In People v. Duggins, 192 A.D.3d 191, 193 [3d Dept. 2021], the Court addressed the standard for determining whether legislation should be given retroactive effect, holding,
"In determining whether a statute should be given retroactive effect," the Court of Appeals has identified two competing "axioms of statutory interpretation". On one hand, statutory "[a]mendments are presumed to have prospective application unless the Legislature's preference for retroactivity is explicitly stated or clearly indicated. On the other hand, as an exception to that general rule, "remedial legislation or statutes governing procedural matters should be applied retroactively" unless such application would "impair vested rights or bestow additional rights". Courts must attempt to discern the Legislature's intent, first by looking to the language of the statute and, if necessary, considering legislative history and other guides...") (Emphasis added)
Clearly, there is no indication that the legislative intent was to impair already vested rights. Rather, it is manifest that the Legislature was responding to, not undoing, the precedent established in Freedom Mtge. Corp. v Engel, supra. for pending or future litigation.

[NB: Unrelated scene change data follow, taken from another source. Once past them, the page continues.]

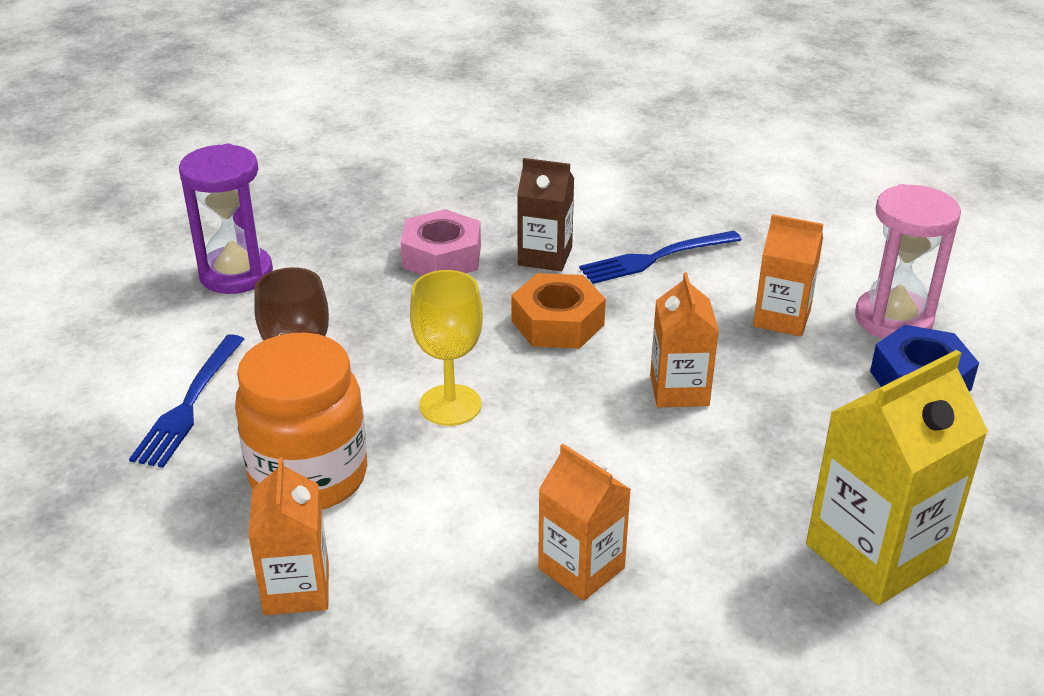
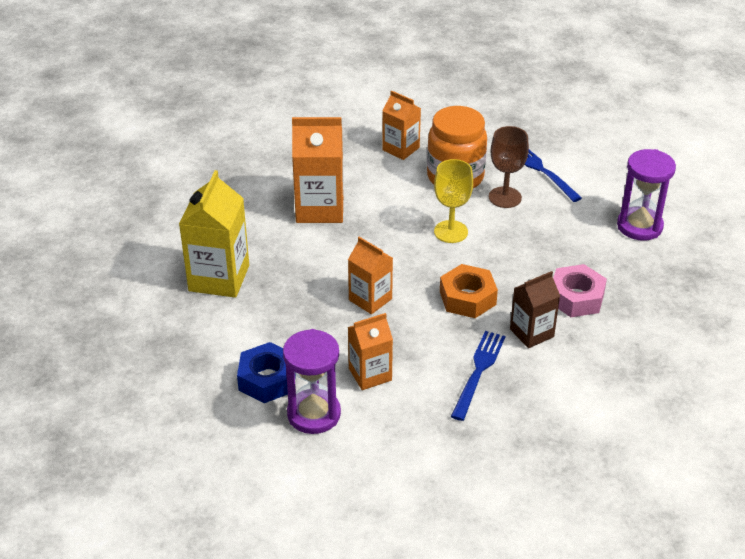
camera: 135 degrees right, 5 degrees up
(581, 568) = (320, 208): orange carton -> orange carton, size x1.62
(893, 319) = (314, 414): pink hourglass -> purple hourglass

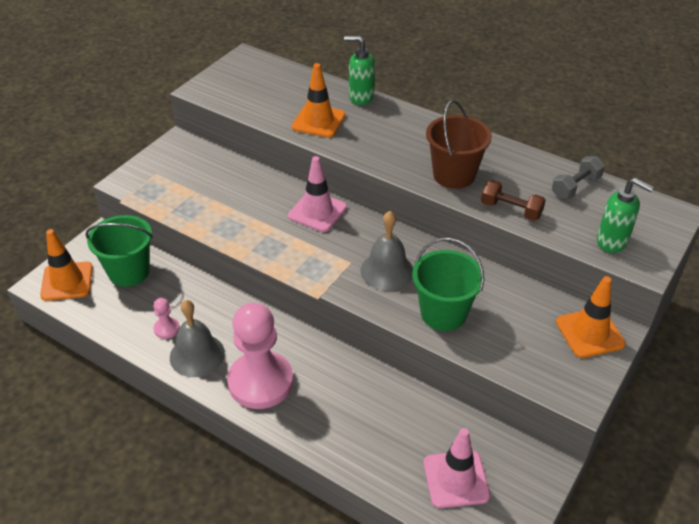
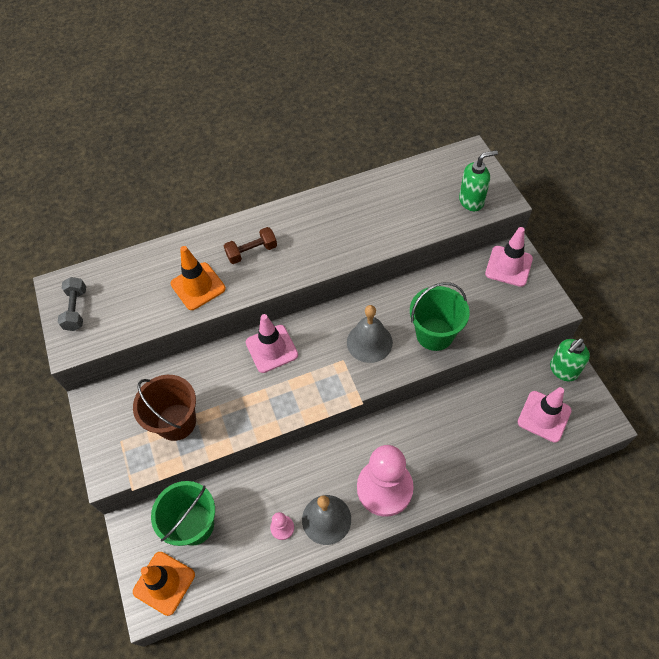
camera: 50 degrees left, 15 degrees up
(361, 97) = (195, 240): green soap dispenser -> green soap dispenser (563, 370)
(454, 175) = (337, 241): brown bucket -> brown bucket (176, 422)
(511, 210) = (399, 233): brown dumbbell -> brown dumbbell (252, 252)
(575, 187) = (406, 183): grey dumbbell -> grey dumbbell (76, 309)
(590, 333) = (508, 266): orange traffic cone -> pink traffic cone

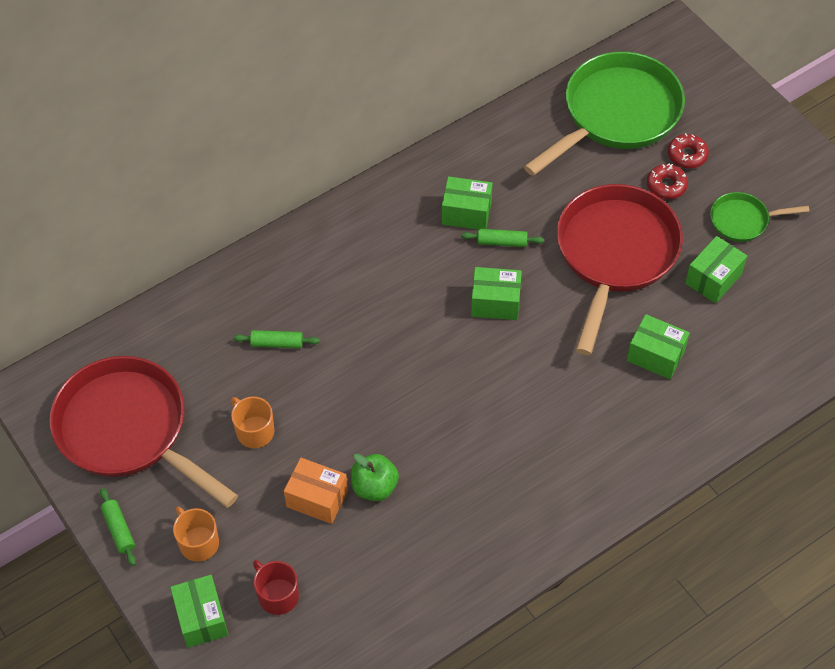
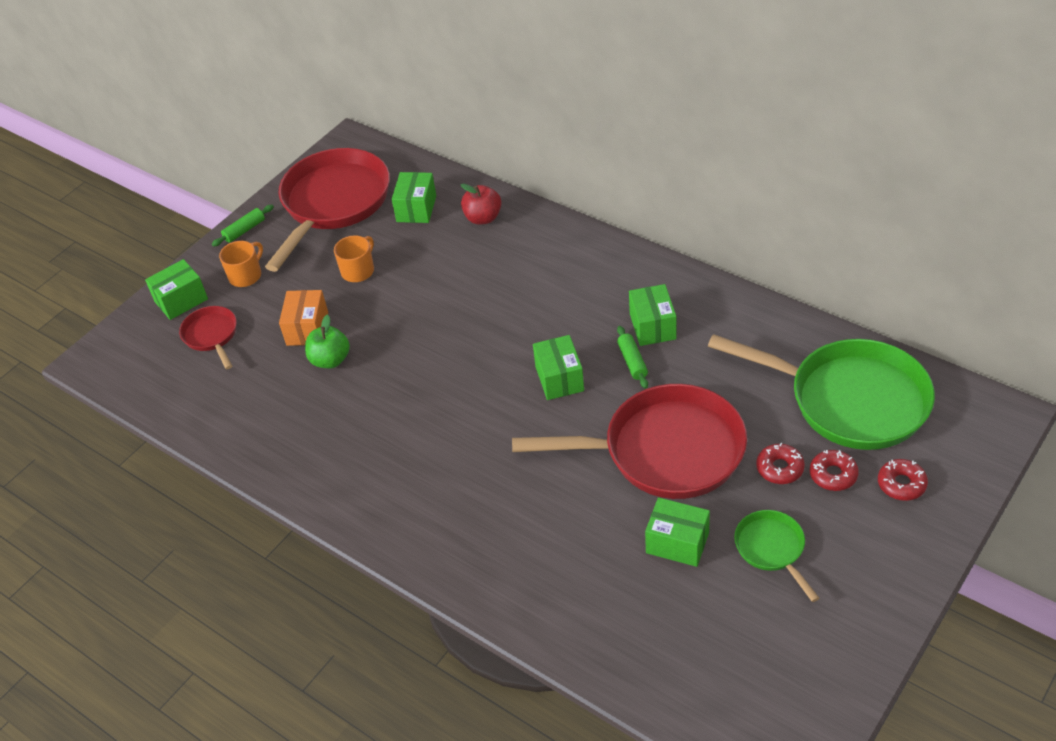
camera: 75 degrees right, 10 degrees down
(239, 299) = (483, 218): none -> red apple
(277, 343) = (449, 254): green rolling pin -> none
(277, 595) = (212, 336): red mug -> red pan
(655, 355) = (555, 519): green box -> green box (416, 209)
(713, 118) = (901, 484): none -> red donut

Since this Court determined that the amendment of CPLR 3217 (e) is not entitled to retroactive application to the facts herein, there is no need to address the remaining constitutional challenges raised by the Plaintiff (see McKinney's Statutes §150 (c)).
CONCLUSION
For the reasons more fully stated above, Defendant's motion to renew its motion for Summary Judgment to dismiss the Complaint is denied.
This memorandum constitutes the decision and order of the Court.